Recco e Posillipo nella prima finale-scudetto

Paolo Lonegro

Arriva la resa dei conti per il campionato di pallanuoto: da questa sera il turbillon di una finale da tempo annunciata fra Recco e Posillipo riempierà (almeno una volta all'anno) piscine, scalderà gli animi, spellerà mani. Quarta finale dunque fra le due scuole di pallanuoto della penisola. Quarta finale fra due filosofie di vita agli antipodi: ed ironia della sorte, prima finale fra due tecnici napoletani "doc". Il maestro, Paolo De Crescenzo, strappato al "suo" Posillipo per la nazionale, scaricato poi dalla Fin dopo la sfortunata spedizione all'Olimpiade, e, dopo ancora una stagione trascorsa sulla panchina del Recco, eccolo riapprodare al club più vincente dell'era play off. ha centrato con i rossoverdi sedici finali su sedici campionati disputati. Dall'altra parte l'"allievo" Pino Porzio, ex difensore di ferro del Posillipo e della nazionale: approda ad inizio stagione alla Pro Recco con la voglia di sfidare se stesso. Il divorzio dal Posillipo la scorsa stagione, appena dopo aver vinto l'Euroleague, non è consensuale. I veleni dell'estate, però, lasciano subito posto al cloro respirato in campionato. Perde la pole in regular season, bersaglio centrato dai napoletani posillipini, ma si consola con l'allenare la squadra che, fra le sedici in vasca, piace senza dubbio di più. Questa sera (19.30) alla Scandone di Napoli ci sarà il pienone: tre, quattro mila con bandiere, cori e quant'altro. A bordo vasca Pasquale Grosso, di Carloforte, e Fabio Collantoni di Port Santo Stefano: loro il compito di tenere tutto in "ordine" con i fischietti in bocca.
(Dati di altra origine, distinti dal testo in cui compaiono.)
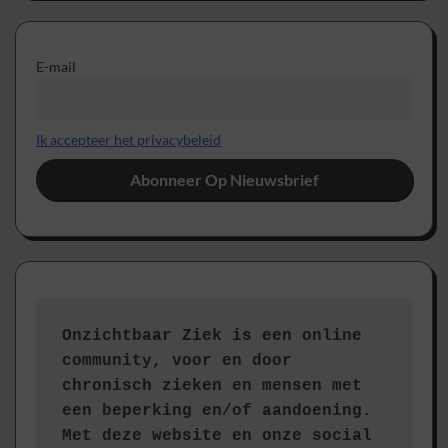
E-mail
Ik accepteer het privacybeleid
Onzichtbaar Ziek is een online 
community, voor en door 
chronisch zieken en mensen met 
een beperking en/of aandoening. 
Met deze website en onze social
E per Grosso anche la soddisfazione di tagliare il traguardo nr. 392. Unico arbitro in attività a vantarsi di tale primato. Insomma gli ingredienti ci sono tutti per una serata chic in piscina: ma a differenza di qualche sport più conosciuto, più famoso e più ricco, il risultato si saprà solo dopo i 32' di gioco. O magari dopo supplementari e rigori. Il messaggio della pallanuoto è questo.